Marriage is half our deen, but it is not the sole purpose for our lives or why Allah swt created us and put us on this earth. We are here first and foremost to serve Him and while marriage is a part of this, it is the not the only way to serve our Ummah and strengthen it. As Muslimahs, we are constantly told to make dua and put ourselves out there. Yes, we most definitely should. But also remember that just by making sincere dua and putting ourselves out there, whether it be for marriage, or employment, or anything else in life, it does not mean that it will be handed to us. It will happen when and if Allah wills it to happen and at the best time for us. Remember the words of Umar Ibn al-Khattab (may Allah swt be pleased with him), “No amount of guilt can change the past and no amount of worrying can change the future. Go easy on yourself for http://goodvibeswebsitedesign.co.uk/wp-json/wp/v2/pages/352 the outcome of all affairs is determined by Allah’s Decree. http://openbracket.ca/stalkcoin/ If something is meant to go elsewhere, it will never come on your way, but if it is yours by destiny, from you it cannot flee.”

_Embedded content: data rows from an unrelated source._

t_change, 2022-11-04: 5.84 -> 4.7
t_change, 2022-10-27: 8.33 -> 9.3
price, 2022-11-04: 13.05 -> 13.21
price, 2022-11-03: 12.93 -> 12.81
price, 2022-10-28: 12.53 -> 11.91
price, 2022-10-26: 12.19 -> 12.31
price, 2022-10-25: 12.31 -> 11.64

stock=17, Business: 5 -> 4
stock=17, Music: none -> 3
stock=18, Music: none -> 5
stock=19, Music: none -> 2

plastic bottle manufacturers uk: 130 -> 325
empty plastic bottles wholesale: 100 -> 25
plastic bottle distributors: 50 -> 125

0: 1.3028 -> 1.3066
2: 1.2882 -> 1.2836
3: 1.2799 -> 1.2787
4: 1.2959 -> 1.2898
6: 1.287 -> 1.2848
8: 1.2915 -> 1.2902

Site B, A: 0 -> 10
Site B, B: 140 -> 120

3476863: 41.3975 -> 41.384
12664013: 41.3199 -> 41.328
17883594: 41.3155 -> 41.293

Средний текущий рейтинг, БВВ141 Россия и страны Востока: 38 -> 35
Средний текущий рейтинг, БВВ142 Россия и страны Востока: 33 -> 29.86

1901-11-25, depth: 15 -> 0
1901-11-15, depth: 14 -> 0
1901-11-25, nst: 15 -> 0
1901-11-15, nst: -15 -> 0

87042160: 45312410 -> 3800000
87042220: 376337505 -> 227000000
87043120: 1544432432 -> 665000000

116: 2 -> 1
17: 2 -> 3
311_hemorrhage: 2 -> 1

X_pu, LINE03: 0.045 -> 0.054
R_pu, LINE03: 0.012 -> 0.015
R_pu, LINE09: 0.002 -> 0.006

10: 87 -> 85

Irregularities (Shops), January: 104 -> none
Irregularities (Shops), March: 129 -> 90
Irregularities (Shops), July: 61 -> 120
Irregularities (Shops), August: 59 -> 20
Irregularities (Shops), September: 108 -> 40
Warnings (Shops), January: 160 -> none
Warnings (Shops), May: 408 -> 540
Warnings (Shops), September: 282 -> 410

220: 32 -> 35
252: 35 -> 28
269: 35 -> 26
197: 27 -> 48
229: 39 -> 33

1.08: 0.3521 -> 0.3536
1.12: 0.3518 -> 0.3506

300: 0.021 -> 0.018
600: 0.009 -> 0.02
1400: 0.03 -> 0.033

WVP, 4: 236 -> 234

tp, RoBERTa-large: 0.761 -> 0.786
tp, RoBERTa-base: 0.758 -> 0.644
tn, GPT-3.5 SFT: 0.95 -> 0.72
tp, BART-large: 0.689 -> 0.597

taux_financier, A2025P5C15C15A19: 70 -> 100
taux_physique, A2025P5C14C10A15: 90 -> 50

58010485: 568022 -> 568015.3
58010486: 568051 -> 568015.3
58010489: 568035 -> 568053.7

Never forget the words of Allah swt, “But perhaps you hate a thing and it is good for you; and perhaps you love a thing and it is bad for you, and Allah knows while you know not.” [Qur’an, Surat Al-Baqara, verse 216]
There is not a person who knows me that doesn’t know that I have been struggling to find a stable job since 2013. I have my freelance editing and photography business as I continue to look for stable employment. I yearn to be able to use my university and graduate school degrees as well as practice my passions by working in publishing, education, or non-profit organizations. Almost as much negativity as being unmarried, I get so much heat for being unemployed, as if it is by choice. I continue to make dua and apply to hundreds of jobs and make as many connections as I can, all while knowing that the job will come whenever Allah swt has written for it to come. Patience is what I struggle with more than anything. While I struggle with my situations, my tawakul or trust always stands firmly in Allah swt and His plans for me. For whatever He has written for me is best for me and He does not place burdens on us that we can not handle.
Whatever you’re going through, place your tawakul in Allah swt. My single sisters, even my married sisters that are struggling with their marriages, or my sisters that are receiving heat for not bearing children, my unemployed sisters, all my sisters out there struggling in areas in which society and our cultures look down upon because it doesn’t meet their “ideal standards of norm” without actually understanding our situations, place your faith in Allah swt and allow Him to guide you.
I hope this even speaks to my friends and family that may not be religious or spiritual, everything happens for a reason. Don’t judge anyone because you cannot be placed in their shoes and please don’t use religion against anyone that is struggling. You are not better than anyone. Only Allah swt can judge. Only He knows what is in our hearts. AlhamduliAllah for that!
As always, this is a reminder first and foremost to myself before anyone else.